What this task involves - Convert every line of the listing below into a JSON list of strings, with one string per line and no strings for blank lines.

Stored data entries -
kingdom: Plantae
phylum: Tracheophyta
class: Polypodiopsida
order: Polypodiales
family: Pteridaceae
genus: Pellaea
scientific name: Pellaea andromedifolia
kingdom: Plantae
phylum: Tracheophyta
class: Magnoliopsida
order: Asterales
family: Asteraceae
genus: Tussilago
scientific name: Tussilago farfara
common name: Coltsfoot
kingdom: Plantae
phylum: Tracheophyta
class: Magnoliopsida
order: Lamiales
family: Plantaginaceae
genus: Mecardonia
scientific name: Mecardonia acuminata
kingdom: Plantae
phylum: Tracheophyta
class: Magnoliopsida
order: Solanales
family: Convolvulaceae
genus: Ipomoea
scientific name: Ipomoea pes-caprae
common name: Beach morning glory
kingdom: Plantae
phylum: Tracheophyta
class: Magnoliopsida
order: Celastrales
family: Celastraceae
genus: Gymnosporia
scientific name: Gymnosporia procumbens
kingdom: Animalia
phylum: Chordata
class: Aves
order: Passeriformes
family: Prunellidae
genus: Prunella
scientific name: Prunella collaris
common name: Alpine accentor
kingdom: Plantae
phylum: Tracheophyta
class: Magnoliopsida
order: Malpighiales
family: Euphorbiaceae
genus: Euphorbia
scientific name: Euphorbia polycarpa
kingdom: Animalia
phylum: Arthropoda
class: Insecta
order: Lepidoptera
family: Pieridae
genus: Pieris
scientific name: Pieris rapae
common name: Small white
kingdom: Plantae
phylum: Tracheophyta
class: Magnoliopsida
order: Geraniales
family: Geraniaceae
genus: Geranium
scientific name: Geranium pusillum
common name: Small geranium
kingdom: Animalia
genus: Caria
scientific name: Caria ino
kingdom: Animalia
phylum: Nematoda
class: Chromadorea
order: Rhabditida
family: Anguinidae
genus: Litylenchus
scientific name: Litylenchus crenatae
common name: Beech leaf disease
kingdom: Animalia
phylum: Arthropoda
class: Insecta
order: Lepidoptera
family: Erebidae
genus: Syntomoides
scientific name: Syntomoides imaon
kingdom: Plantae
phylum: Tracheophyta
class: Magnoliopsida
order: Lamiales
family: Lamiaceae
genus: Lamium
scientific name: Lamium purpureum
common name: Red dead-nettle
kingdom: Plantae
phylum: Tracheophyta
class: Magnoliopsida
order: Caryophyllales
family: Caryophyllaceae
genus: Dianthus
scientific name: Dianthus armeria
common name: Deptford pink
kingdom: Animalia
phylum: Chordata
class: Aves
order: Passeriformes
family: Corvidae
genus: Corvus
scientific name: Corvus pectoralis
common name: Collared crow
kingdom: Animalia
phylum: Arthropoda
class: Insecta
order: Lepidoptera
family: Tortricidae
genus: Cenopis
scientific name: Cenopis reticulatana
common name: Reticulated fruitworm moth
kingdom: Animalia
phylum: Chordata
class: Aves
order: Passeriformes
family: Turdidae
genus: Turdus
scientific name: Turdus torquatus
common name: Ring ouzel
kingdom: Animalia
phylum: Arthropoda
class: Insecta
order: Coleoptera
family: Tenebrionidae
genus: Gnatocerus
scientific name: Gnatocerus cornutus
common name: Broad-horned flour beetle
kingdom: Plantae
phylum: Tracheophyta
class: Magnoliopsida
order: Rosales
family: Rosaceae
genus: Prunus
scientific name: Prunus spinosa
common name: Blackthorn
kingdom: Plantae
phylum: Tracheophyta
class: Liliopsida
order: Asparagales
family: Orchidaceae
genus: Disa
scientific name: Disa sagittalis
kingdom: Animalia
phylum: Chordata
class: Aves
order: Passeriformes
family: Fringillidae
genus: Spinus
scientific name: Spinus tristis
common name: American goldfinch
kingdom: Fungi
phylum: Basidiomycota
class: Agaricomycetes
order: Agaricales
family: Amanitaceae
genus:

Task solution -
[
  "kingdom: Plantae",
  "phylum: Tracheophyta",
  "class: Polypodiopsida",
  "order: Polypodiales",
  "family: Pteridaceae",
  "genus: Pellaea",
  "scientific name: Pellaea andromedifolia",
  "kingdom: Plantae",
  "phylum: Tracheophyta",
  "class: Magnoliopsida",
  "order: Asterales",
  "family: Asteraceae",
  "genus: Tussilago",
  "scientific name: Tussilago farfara",
  "common name: Coltsfoot",
  "kingdom: Plantae",
  "phylum: Tracheophyta",
  "class: Magnoliopsida",
  "order: Lamiales",
  "family: Plantaginaceae",
  "genus: Mecardonia",
  "scientific name: Mecardonia acuminata",
  "kingdom: Plantae",
  "phylum: Tracheophyta",
  "class: Magnoliopsida",
  "order: Solanales",
  "family: Convolvulaceae",
  "genus: Ipomoea",
  "scientific name: Ipomoea pes-caprae",
  "common name: Beach morning glory",
  "kingdom: Plantae",
  "phylum: Tracheophyta",
  "class: Magnoliopsida",
  "order: Celastrales",
  "family: Celastraceae",
  "genus: Gymnosporia",
  "scientific name: Gymnosporia procumbens",
  "kingdom: Animalia",
  "phylum: Chordata",
  "class: Aves",
  "order: Passeriformes",
  "family: Prunellidae",
  "genus: Prunella",
  "scientific name: Prunella collaris",
  "common name: Alpine accentor",
  "kingdom: Plantae",
  "phylum: Tracheophyta",
  "class: Magnoliopsida",
  "order: Malpighiales",
  "family: Euphorbiaceae",
  "genus: Euphorbia",
  "scientific name: Euphorbia polycarpa",
  "kingdom: Animalia",
  "phylum: Arthropoda",
  "class: Insecta",
  "order: Lepidoptera",
  "family: Pieridae",
  "genus: Pieris",
  "scientific name: Pieris rapae",
  "common name: Small white",
  "kingdom: Plantae",
  "phylum: Tracheophyta",
  "class: Magnoliopsida",
  "order: Geraniales",
  "family: Geraniaceae",
  "genus: Geranium",
  "scientific name: Geranium pusillum",
  "common name: Small geranium",
  "kingdom: Animalia",
  "genus: Caria",
  "scientific name: Caria ino",
  "kingdom: Animalia",
  "phylum: Nematoda",
  "class: Chromadorea",
  "order: Rhabditida",
  "family: Anguinidae",
  "genus: Litylenchus",
  "scientific name: Litylenchus crenatae",
  "common name: Beech leaf disease",
  "kingdom: Animalia",
  "phylum: Arthropoda",
  "class: Insecta",
  "order: Lepidoptera",
  "family: Erebidae",
  "genus: Syntomoides",
  "scientific name: Syntomoides imaon",
  "kingdom: Plantae",
  "phylum: Tracheophyta",
  "class: Magnoliopsida",
  "order: Lamiales",
  "family: Lamiaceae",
  "genus: Lamium",
  "scientific name: Lamium purpureum",
  "common name: Red dead-nettle",
  "kingdom: Plantae",
  "phylum: Tracheophyta",
  "class: Magnoliopsida",
  "order: Caryophyllales",
  "family: Caryophyllaceae",
  "genus: Dianthus",
  "scientific name: Dianthus armeria",
  "common name: Deptford pink",
  "kingdom: Animalia",
  "phylum: Chordata",
  "class: Aves",
  "order: Passeriformes",
  "family: Corvidae",
  "genus: Corvus",
  "scientific name: Corvus pectoralis",
  "common name: Collared crow",
  "kingdom: Animalia",
  "phylum: Arthropoda",
  "class: Insecta",
  "order: Lepidoptera",
  "family: Tortricidae",
  "genus: Cenopis",
  "scientific name: Cenopis reticulatana",
  "common name: Reticulated fruitworm moth",
  "kingdom: Animalia",
  "phylum: Chordata",
  "class: Aves",
  "order: Passeriformes",
  "family: Turdidae",
  "genus: Turdus",
  "scientific name: Turdus torquatus",
  "common name: Ring ouzel",
  "kingdom: Animalia",
  "phylum: Arthropoda",
  "class: Insecta",
  "order: Coleoptera",
  "family: Tenebrionidae",
  "genus: Gnatocerus",
  "scientific name: Gnatocerus cornutus",
  "common name: Broad-horned flour beetle",
  "kingdom: Plantae",
  "phylum: Tracheophyta",
  "class: Magnoliopsida",
  "order: Rosales",
  "family: Rosaceae",
  "genus: Prunus",
  "scientific name: Prunus spinosa",
  "common name: Blackthorn",
  "kingdom: Plantae",
  "phylum: Tracheophyta",
  "class: Liliopsida",
  "order: Asparagales",
  "family: Orchidaceae",
  "genus: Disa",
  "scientific name: Disa sagittalis",
  "kingdom: Animalia",
  "phylum: Chordata",
  "class: Aves",
  "order: Passeriformes",
  "family: Fringillidae",
  "genus: Spinus",
  "scientific name: Spinus tristis",
  "common name: American goldfinch",
  "kingdom: Fungi",
  "phylum: Basidiomycota",
  "class: Agaricomycetes",
  "order: Agaricales",
  "family: Amanitaceae",
  "genus:"
]